How did the 2021 Facebook outage happen?
During routine maintenance on the backbone network, an engineer trying to assess capacity fat-fingered a command and triggered a cascade of technical problems, according to Facebook Vice President of Engineering and Infrastructure Santosh Janardhan. He explained in a blog post that an internal auditing tool should have stopped the misconfiguration, but a software bug caused the control to fail. The faulty command executed across the backbone routers and disconnected Facebook's data centers.
That, in turn, triggered the secondary DNS and BGP problems. When the company's DNS servers couldn't communicate with the data centers, they automatically withdrew their BGP route advertisements, essentially removing themselves from the virtual map of the internet. Suddenly, it was as if Facebook, Instagram and WhatsApp didn't exist.
To make matters worse, Facebook's internal operations tools rely on the company's own infrastructure and DNS to function. Employees, therefore, couldn't access the systems they typically use to work and communicate, and the networking staff couldn't investigate or resolve the outage remotely via their usual methods.
Andrew Lerner, analyst at Gartner, compared this unfortunate sequence of events to sawing off a tree branch while standing on it. Jonathan Zittrain, professor at the Harvard John A. Paulson School of Engineering and Applied Sciences, tweeted that Facebook "basically locked its keys in the car."
Engineers ultimately had to get inside Facebook's data centers to manually debug and reset routers and servers. But an employee told Sheera Frenkel, a reporter at The New York Times, that workers couldn't gain physical access to company facilities because the electronic badge system failed. Even under normal circumstances, Facebook's data centers and network hardware are heavily fortified, according to Janardhan. So, getting the right people on-site took time.
But first, network hygiene
Lerner said he has received several calls from network leaders asking what they can learn from the 2021 Facebook outage. But he cautioned that, before worrying about this kind of cascading super-outage, companies should first make sure they are practicing basic network hygiene. "I'll be honest: Most organizations are not doing the foundational stuff," Lerner said.

Excerpted data:
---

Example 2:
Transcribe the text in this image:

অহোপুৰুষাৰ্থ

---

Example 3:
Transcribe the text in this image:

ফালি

Requests:
A. Say whether each statement agrees with the article on the 2021 Facebook outage, answering yes or no and quoting the deciding words from it: (i) An internal auditing tool stopped the faulty command before it could run. (ii) Facebook's DNS servers withdrew their BGP route advertisements on their own. (iii) Workers were able to enter company facilities with their electronic badges.
B. Please continue the article on the 2021 Facebook outage, picking up after its final sentence.

Final results:
A.
(i) No: "a software bug caused the control to fail."
(ii) Yes: "they automatically withdrew their BGP route advertisements"
(iii) No: "workers couldn't gain physical access to company facilities because the electronic badge system failed."

B.
He said those foundational tasks should include the following:
- tracking and backing up network device configurations in a central database;
- instituting a configuration rollback plan;
- automating network change validation; and
- performing frequent network testing.
Once they've covered the fundamentals, organizations can then turn their attention to headline-grabbing cautionary tales, he said.
What can enterprises learn from the 2021 Facebook outage?
According to experts, network pros can take the following lessons from the Facebook outage.
1. Expect the worst
Creative pessimism may be a virtue when it comes to averting super-outages. Lerner suggested IT pros look for possible single points of failure within their networks and imagine how they might trigger cascading outages. For example, if an organization relies on a particular security information and event management platform for network troubleshooting, it should consider what would happen if that resource became unavailable. Other common points of failure include authentication and, as in the case of the Facebook outage, DNS.
2. Plan for the worst
Experts agreed enterprises should also engage in regular tabletop exercises, simulating how they would respond to a network outage like the one Facebook experienced.
"The Facebook scenario suggests companies should be looking toward true disaster recovery -- what happens if our infrastructure isn't usable?" NetCraftsmen's Slattery said.
He added that a viable contingency plan might hinge on out-of-band network access -- independent of potential single points of failure, such as DNS -- that engineers can operate using mostly manual processes. (Facebook said its own out-of-band network failed during the October 2021 outage but didn't explain why.)
3. Put those plans to the test
Slattery suggested taking disaster planning a step beyond simulation exercises with active failure testing. Similar to Netflix's Chaos Monkey or cybersecurity's penetration testing, active failure testing involves deliberately introducing a real -- albeit contained and controlled -- failure in the network. That might mean taking out a link or a router to uncover architectural vulnerabilities and test recovery processes.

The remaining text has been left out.